If those two prefixes turn you off, don’t worry. As a person who’s consumed a lot of comedy over the years, improv and musical are not two of my favourite styles, however Greg Ellis combines them both in such a delightful, thoughtful and intelligent way that you can’t help but be taken on the journey.
He starts off on stage resplendent in white lounge suit and sparkly red shirt. He is Vance Fontaine. Slightly washed-up rest-home singing sensation who has returned to New Zealand for a triumphant tour. He introduces his band who are all suitably attired as well.
Vance’s story is one dictated by the crowd. In classic improv style he gently asks us for words, titles, genres, people – whatever he needs. And it’s a testament to Greg’s ability and warmth that he doesn’t suffer through that awkward New Zealand silence before getting suggestions. People are right into it from the get-go.
Then he launches into a song, a song for lovers, about lovers or remembering lovers. And his ability to rhyme combined with his phenomenal band’s ability to go with any genre thrown at them (I had to look up what Klezmer was when I got home, to the gentleman in the crowd who suggested it, what’s wrong with you? To Greg and his band who knew immediately what it was, I doff my cap).

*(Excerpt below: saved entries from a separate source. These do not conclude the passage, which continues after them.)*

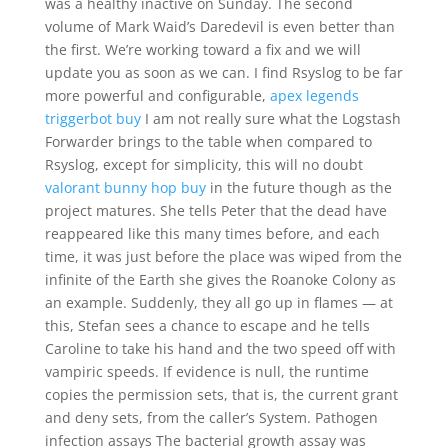
was a healthy inactive on Sunday. The second
volume of Mark Waid’s Daredevil is even better than
the first. We’re working toward a fix and we will
update you as soon as we can. I find Rsyslog to be far
more powerful and configurable,
apex legends
triggerbot buy
I am not really sure what the Logstash
Forwarder brings to the table when compared to
Rsyslog, except for simplicity, this will no doubt
valorant bunny hop buy
in the future though as the
project matures. She tells Peter that the dead have
reappeared like this many times before, and each
time, it was just before the place was wiped from the
infinite of the Earth she gives the Roanoke Colony as
an example. Suddenly, they all go up in flames — at
this, Stefan sees a chance to escape and he tells
Caroline to take his hand and the two speed off with
vampiric speeds. If evidence is null, the runtime
copies the permission sets, that is, the current grant
and deny sets, from the caller’s System. Pathogen
infection assays The bacterial growth assay was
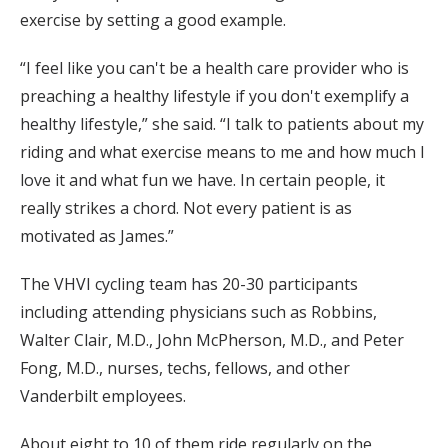
exercise by setting a good example.
“I feel like you can't be a health care provider who is
preaching a healthy lifestyle if you don't exemplify a
healthy lifestyle,” she said. “I talk to patients about my
riding and what exercise means to me and how much I
love it and what fun we have. In certain people, it
really strikes a chord. Not every patient is as
motivated as James.”
The VHVI cycling team has 20-30 participants
including attending physicians such as Robbins,
Walter Clair, M.D., John McPherson, M.D., and Peter
Fong, M.D., nurses, techs, fellows, and other
Vanderbilt employees.
About eight to 10 of them ride regularly on the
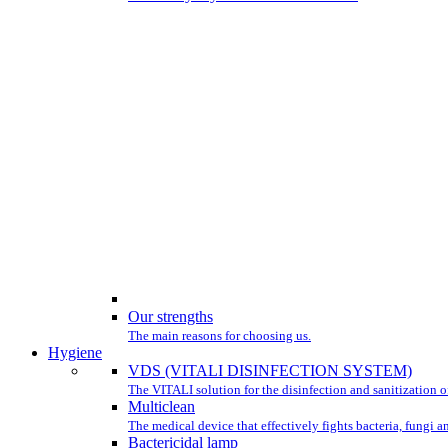
Our strengths
The main reasons for choosing us.
Hygiene
VDS (VITALI DISINFECTION SYSTEM)
The VITALI solution for the disinfection and sanitization of
Multiclean
The medical device that effectively fights bacteria, fungi a
Bactericidal lamp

One of my issues with improv has always been that the laughs come because it’s improvised. That if you were to deliver a scripted comedy show and use the lines used, that it wouldn’t be funny. This is not the case with Greg. Any man who can work in a gag about Christopher Wren, Jack Kerouac and being in a state in Virginia has got a comedy brain that fires on all cylinders.
Obviously some of the songs are not as funny as others, but the banter between them more than makes up for any lulls in the show.
Tonight is the last night of this season, if you get the opportunity go. Because it is a truly great show.